AI Summary • Published on Mar 5, 2026
Orofacial clefts (OCs) are common congenital abnormalities, but their accurate prenatal detection through ultrasound remains challenging, especially in early gestation due to subtle anatomical features. This difficulty is exacerbated by a scarcity of experienced specialists and the relative rarity of OCs, leading to significant variations in diagnostic accuracy among radiologists. This creates a two-fold problem: the immediate need for timely and accurate diagnosis, and the long-term challenge of developing clinical expertise in this specialized field, as training opportunities for rare conditions are limited. Current AI solutions for prenatal diagnosis often lack generalizability across different gestational ages or diverse clinical settings, and their potential educational utility for radiologists is largely unexplored.

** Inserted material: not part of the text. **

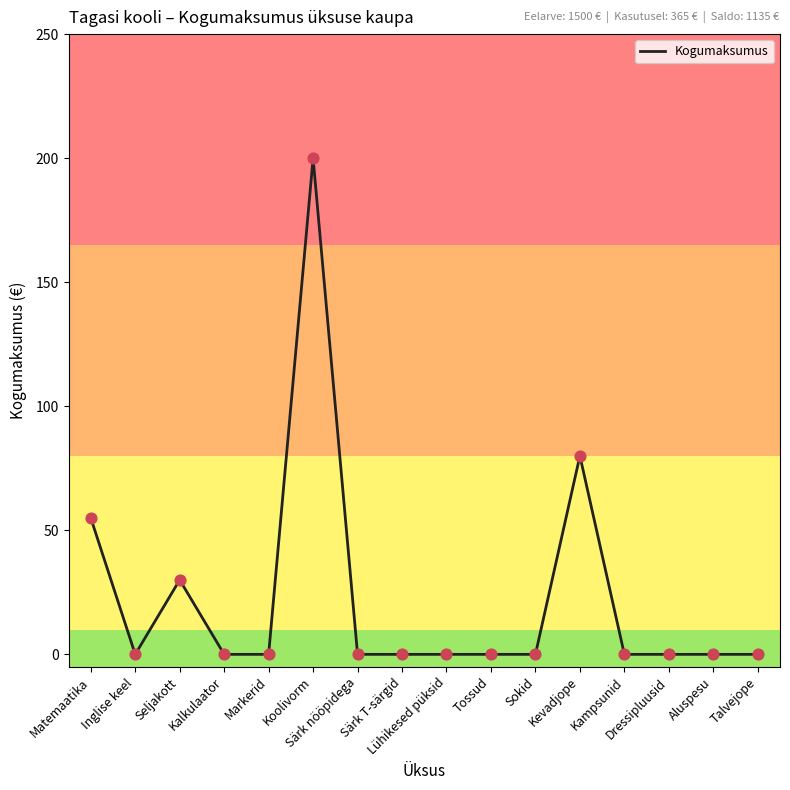

Is this an area chart (filled region under the line)?

No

This study developed an AI-assisted diagnostic system for orofacial clefts (AIOC) with a dual purpose: achieving expert-level diagnostic performance and facilitating radiologists' expertise development. A large-scale, multi-center dataset was constructed, comprising over 45,139 fetal ultrasound images from 9,215 fetuses across 22 hospitals, spanning gestational weeks 14 to 28. The AIOC system integrates a YOLOX-based detection branch for identifying key anatomical structures and a Mamba-Inspired Linear Attention (MILA) framework with an LSTM module for classification and modeling structural interrelationships. The system provides case-based diagnoses by analyzing specific views and targeted structures (e.g., cleft lip, alveolar ridge, palate).
The diagnostic performance of AIOC was evaluated through internal validation on the OC-6000 dataset and external validation on OC-GT3000 (18-28 weeks) and OC-Early (14-17 weeks) datasets. A reader study was conducted with senior and junior radiologists to compare AIOC's diagnostic accuracy, both independently and as a copilot for junior radiologists. To assess its educational utility, a four-cycle training-and-exam pilot study involved 24 radiologists and trainees, randomized into traditional training groups and AI-augmented training groups, evaluating learning retention and generalization of diagnostic skills.
The AIOC system demonstrated superior diagnostic performance, achieving an average AUC of 95.57%, F1 score of 94.34%, sensitivity of 93.67%, and specificity of 98.59% on the internal OC-6000 dataset. On the external OC-GT3000 dataset, it maintained robust performance with an AUC of 98.52%, sensitivity of 98.33%, and specificity of 98.99%, closely matching or exceeding the performance of senior radiologists and substantially outperforming junior radiologists. Even in early gestation (14-17 weeks, OC-Early dataset) without specific training data for that period, the model showed reasonable performance (AUC 93.06%, sensitivity 90.74%, specificity 95.37%).
When used as a medical copilot, AIOC significantly improved junior radiologists' diagnostic performance, raising their sensitivity by over 6.18% to 96.09% and achieving an AUC of 97.94%, comparable to senior radiologists. The system also reduced junior radiologists' diagnostic time by 6.62 seconds. In the medical education pilot, AI-augmented training groups consistently outperformed traditional training groups, showing improved diagnostic accuracy and learning retention for both trainees and junior radiologists across fixed and novel cases. Automation bias was low, with overreliance rates below 12%, indicating radiologists maintained critical judgment.
The AIOC system offers a scalable solution for improving both diagnostic accuracy and specialist training in fetal orofacial cleft detection. Its expert-level diagnostic performance, generalizability across diverse clinical scenarios and gestational ages, and ability to significantly enhance junior radiologists' skills suggest its potential for integration into routine clinical workflows. The structured diagnostic outputs, aligning with clinical decision-making, address a common limitation of AI tools in medical practice. Beyond immediate diagnostic assistance, the AIOC system serves as an effective educational framework, accelerating the development of clinical expertise for rare conditions, particularly valuable in resource-limited settings where training opportunities are scarce. While automation bias remains a concern, the study found low rates of overreliance. Future work includes expanding dataset diversity to cover more gestational ages, ethnicities, and OC subtypes, conducting prospective clinical validation, and further enhancing interpretability to promote trust and adoption in global healthcare.